Hi my house is getting painted and the wooden furniture is getting polished. My coins and furniture are in the same room. Will the painting and polishing affect the coins or should I skip the painting and polishing. The painting and polishing was last done 25 years ago so they need it but I don't want to endanger the coins and paper money. The coins cannot be moved to a different location. Thanks
All you can do is keep lots of fresh air moving thru the room until everything dries and the fumes are gone. Next option is to move the room and leave the coins where they are.
Harvey wants to know where the devil have you been? Cover everything in plastic and set out the fans........
Tell Harvey it's a multimillion dollar collection and he will find himself on that fan if something goes wrong. Also tell him I miss you both
Coins can't be moved. My only choices are do the work or don't do the work if we anticipate damage to the coins
I wouldn't consider anything that involved sanding, scrubbing, or paint droplets flying through the air. Painting usually involves at least some of those. I wouldn't chance it. At this point, though, is there some risk that your collection may own you more than you own it...?
I assume you are painting with acrylic or latex based paint and with brushes or roller, and not oils which may have more chemically reactive pigments. If so, covering the various coin depositories with plastic should take care of it. An airless or compressed air paint gun would be more problematic. In that case seal the plastic with duct tape well. Using wood polish on the furniture should be no problem. If any touches the coins, acetone should readily remove it. Do not use acidic or chemical polishes intended for metallic art. The thicker plastic drop sheets are worth the safety margins from corner tears. Jim( Yeah still around )

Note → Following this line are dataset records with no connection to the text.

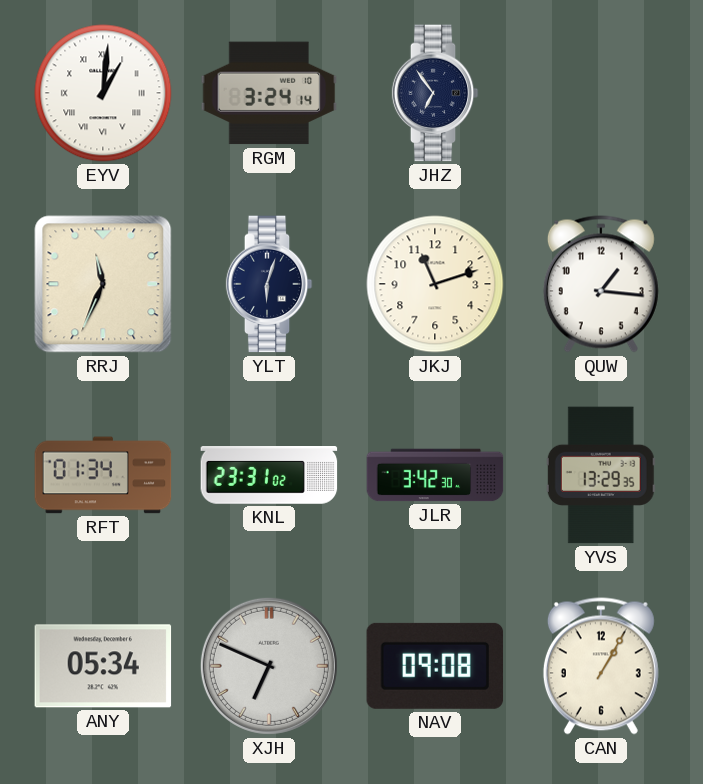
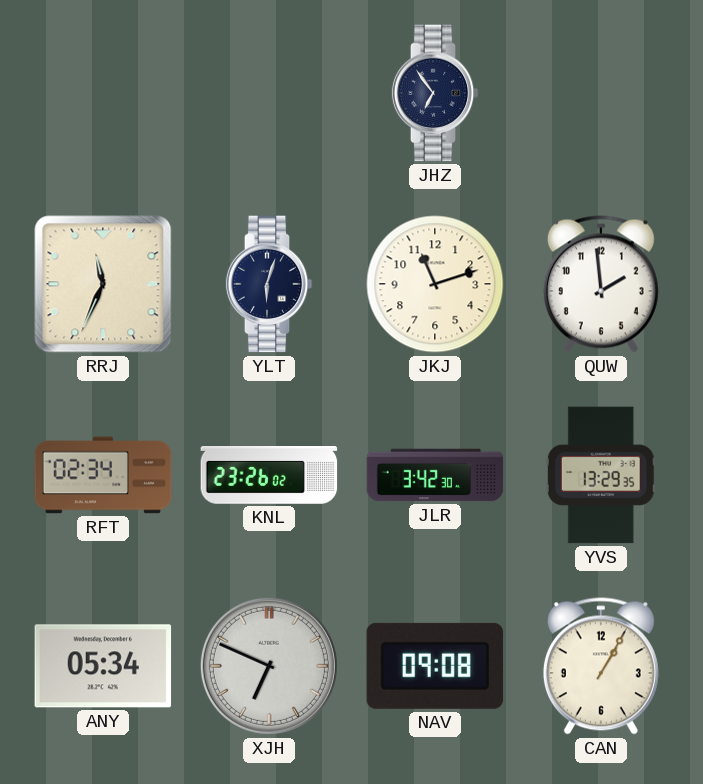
EYV: 1:01 -> none
RGM: 3:24 -> none
QUW: 1:16 -> 1:59
RFT: 01:34 -> 02:34
KNL: 23:31 -> 23:26
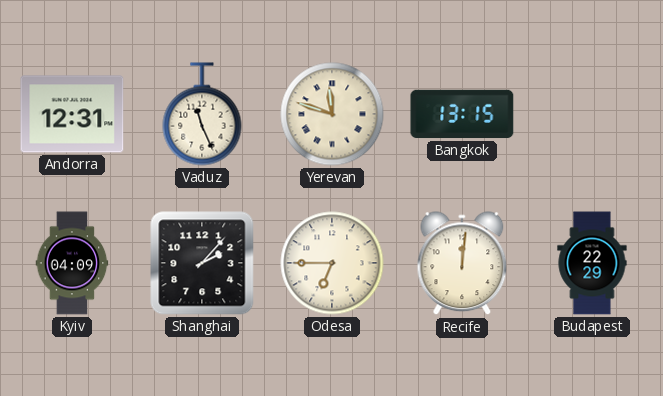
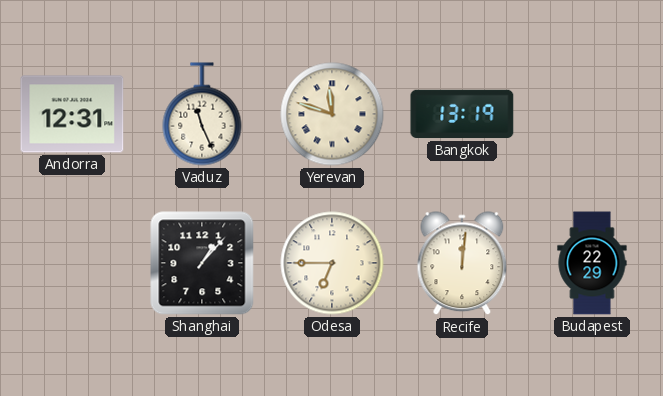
Bangkok: 13:15 -> 13:19
Kyiv: 04:09 -> none
Shanghai: 2:07 -> 1:07
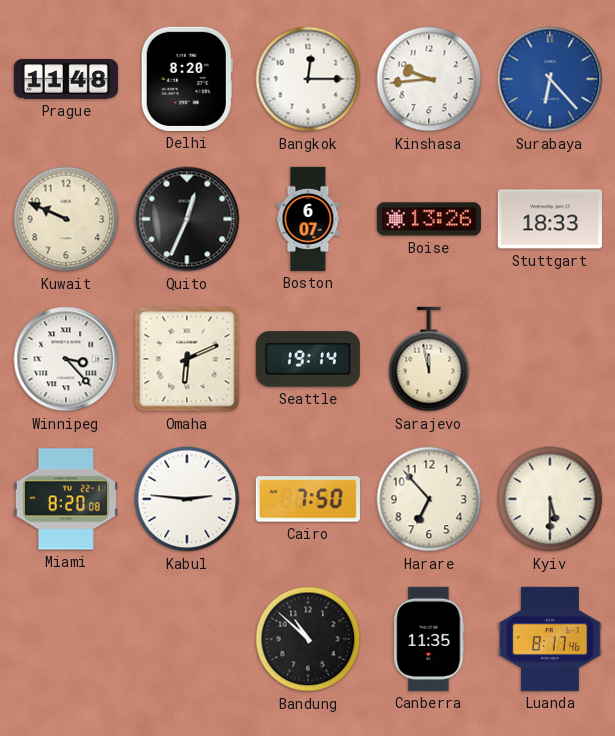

Using water based paint except the storage is of metal where oil will be used. The almirah will be shut so there will be painting only on the outside I am just worried of the fumes coming in Glad you are still around
Keep on looking - you'll find that is no longer true. There are effective water-based, direct-to-metal paints available and if you use a separate primer (also water-based) it becomes even easier. Due to the drive to eliminate VOC's, paint technology has advanced more in the last ten years than in the fifty preceding.